2000- Lycos bought Matchmaker from MetroSplash for $44M. At the time, Matchmaker had a community of more than four million members who exchanged close to eight million e-mails each month and enrolled approximately 160,000 new members each month. Rated as the most engaging site of 1999 by the Industry Standard, Matchmaker.com was the stickiest of all online dating sites and the fourth stickiest of all Web sites with users turning an average of 100 pages per month. Link

2002- Terra bought Lycos for $12.5 billion. Ka-ching! Link

Feb 04- Lycos announced that it planned to exit the search space and focus on becoming a social networking site. Mark Stoever, executive vice president of Terra Lycos, U.S., explained that the move would allow Lycos to focus on the company’s experience in online dating and publishing. Link

April 04- Lycos was put up for sale in April at an asking price of $170 million with investment bank Lehman Brothers acting as advisers.

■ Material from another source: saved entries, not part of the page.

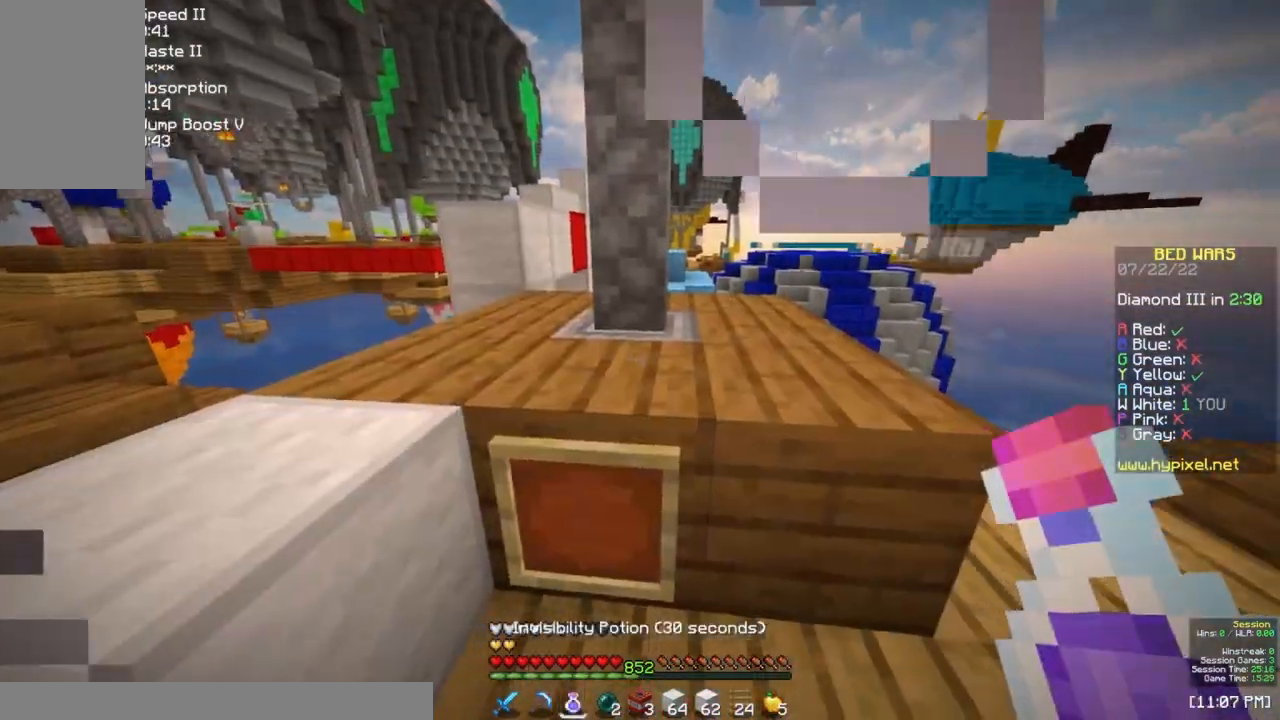
{"keys": ["a", "w"], "mouse": [], "events": [[117, "a", "down"], [117, "mouse_right", "up"], [117, "space", "down"], [117, "w", "down"], [183, "a", "up"], [217, "space", "up"], [400, "a", "down"]]}
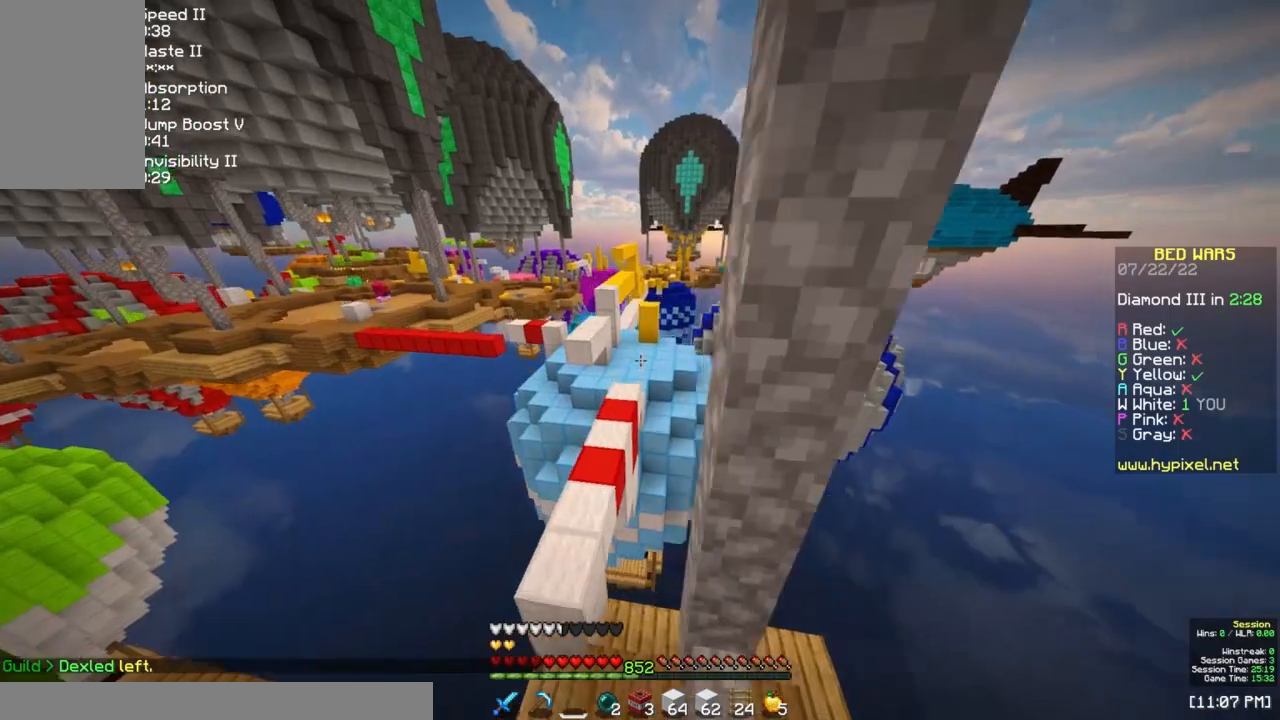
{"keys": ["w"], "mouse": [], "events": [[317, "a", "up"]]}
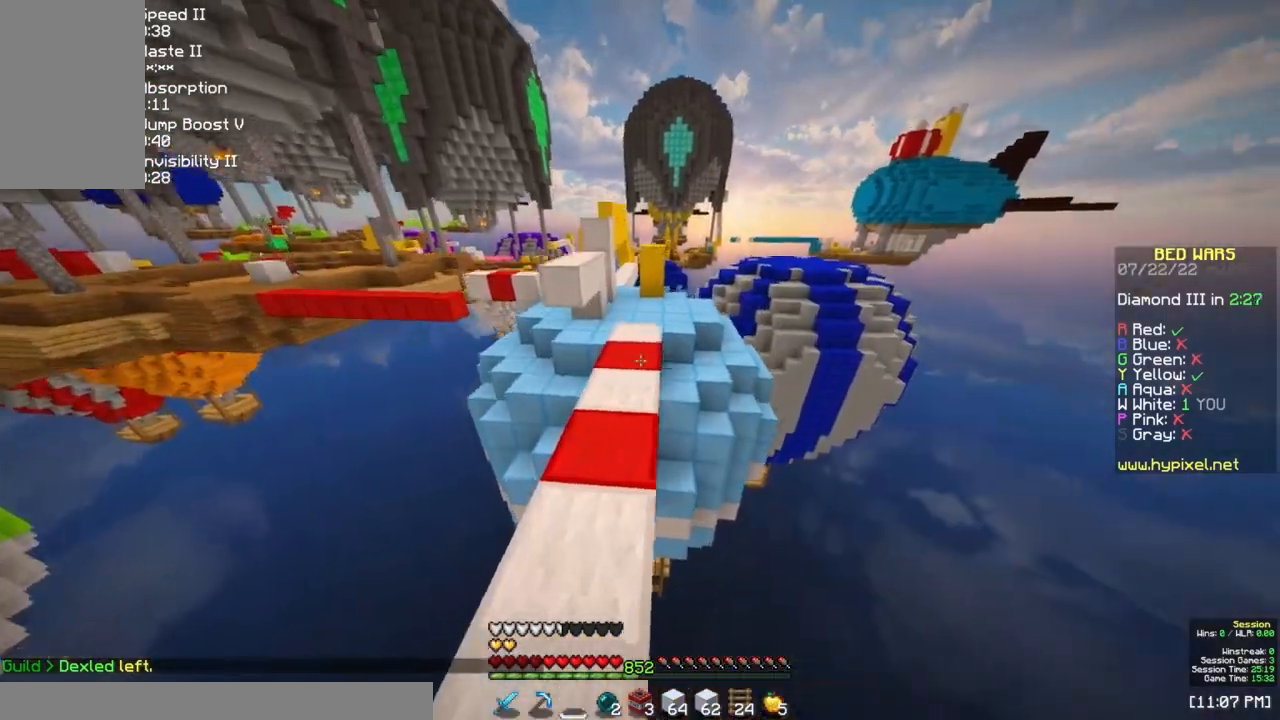
{"keys": ["w"], "mouse": [], "events": []}
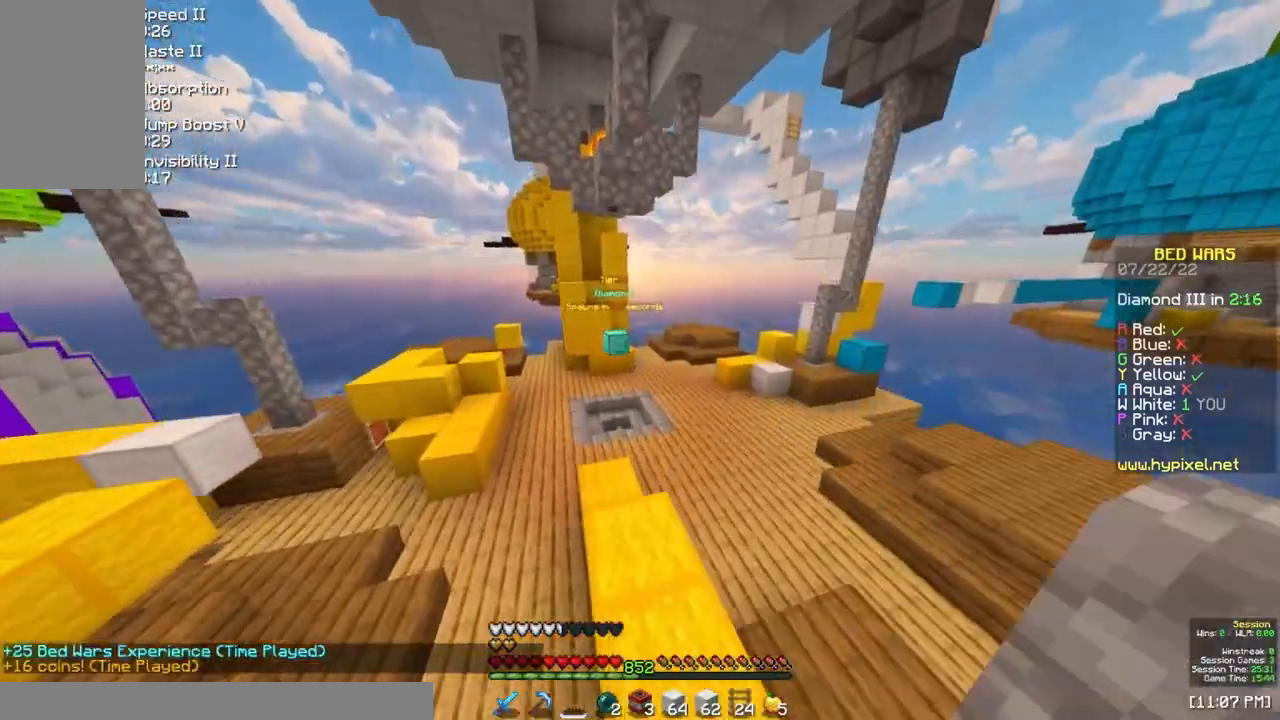
{"keys": ["w"], "mouse": [], "events": []}
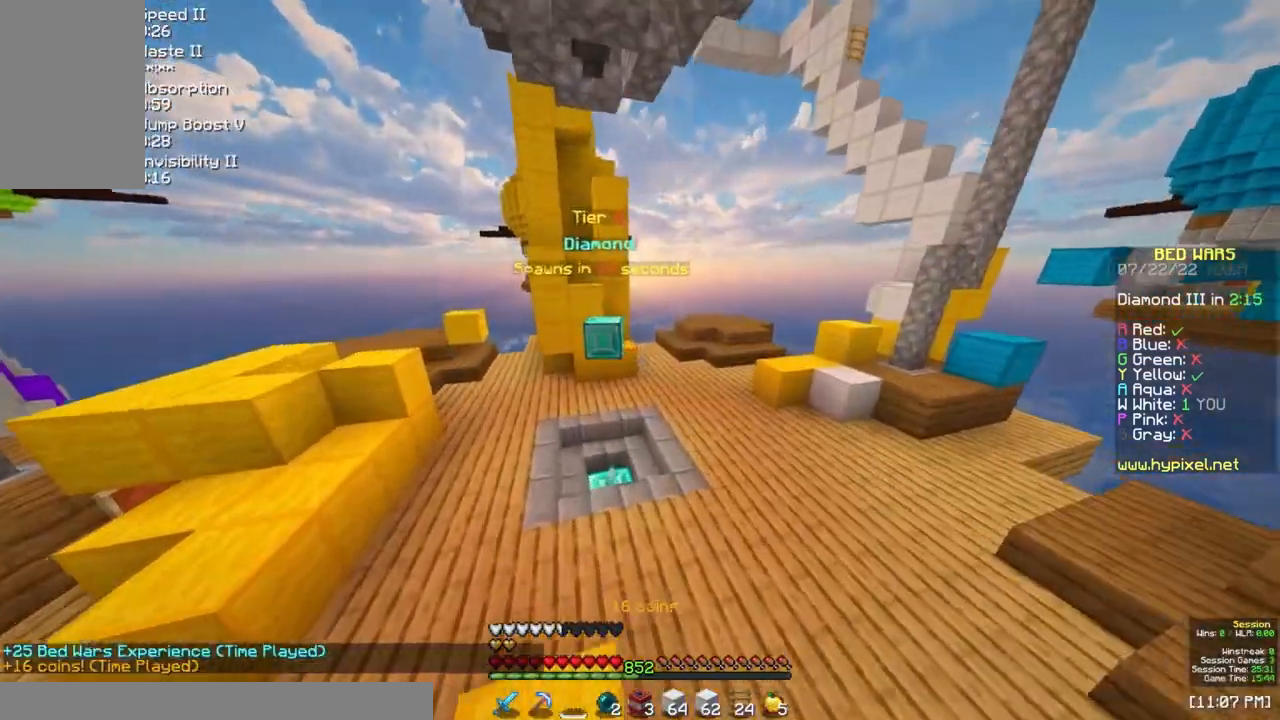
{"keys": ["w"], "mouse": [], "events": []}
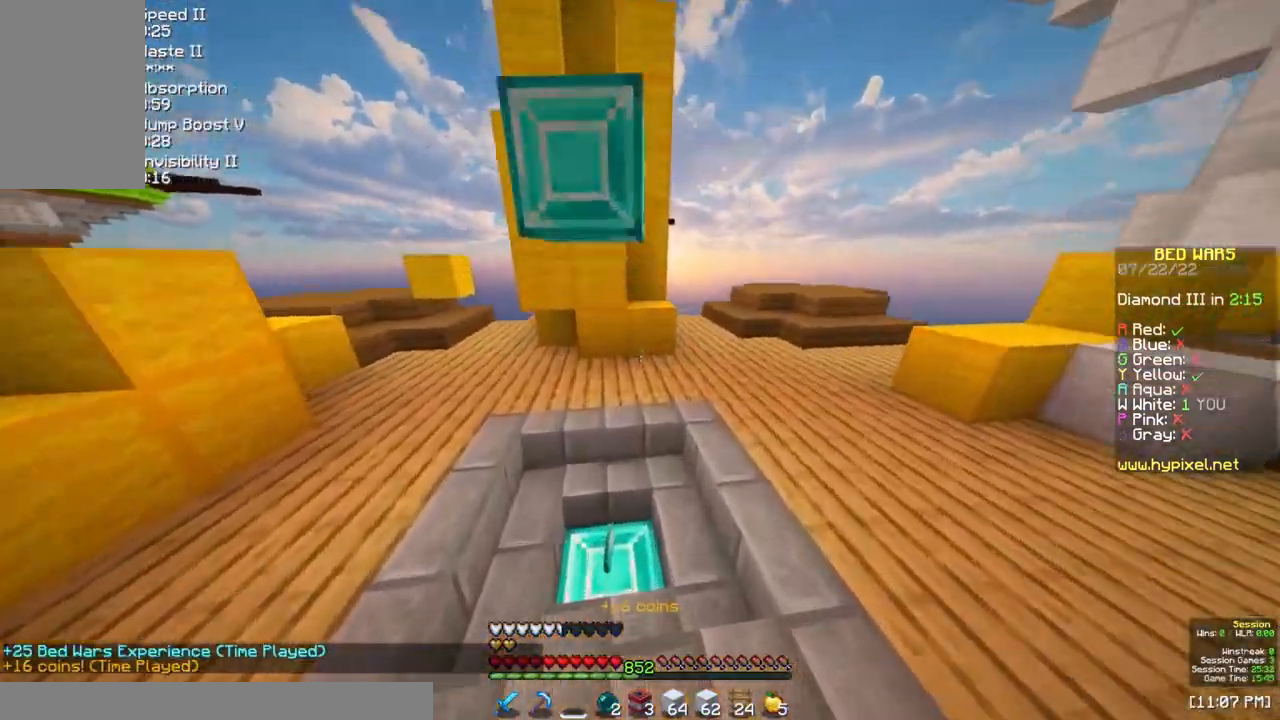
{"keys": ["d", "w"], "mouse": [], "events": [[283, "d", "down"]]}
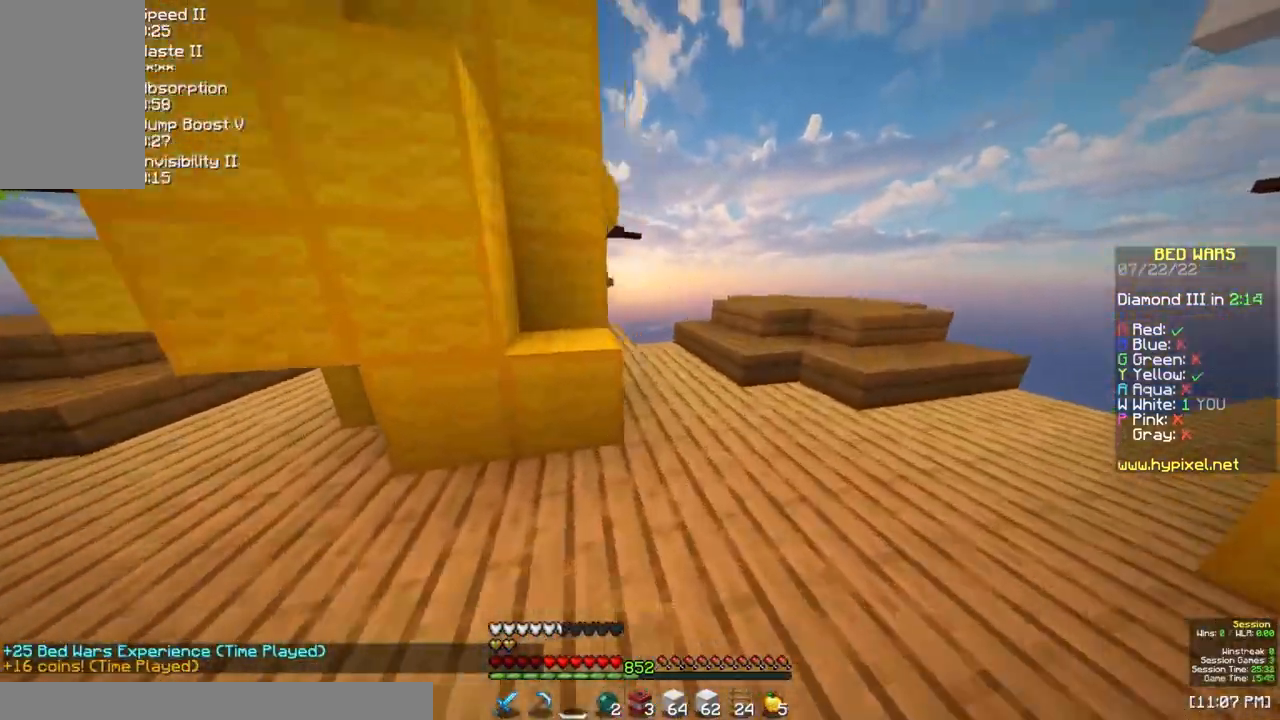
{"keys": [], "mouse": [], "events": [[250, "w", "up"], [350, "d", "up"]]}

August ’04- Terra sold most of Lycos to South Korea’s top website operator, Daum Communications for $95 million. Daum, the fifth-biggest stock on the junior Kosdaq exchange, said it would finance the deal with 70 billion won of its cash reserves and a bond issue. In the past, Daum also tried to acquire Mail.com. Link

Today- Who knows if Daum will be able to capitalize on MatchMaker. South Korea is a long way from Waltham, MA.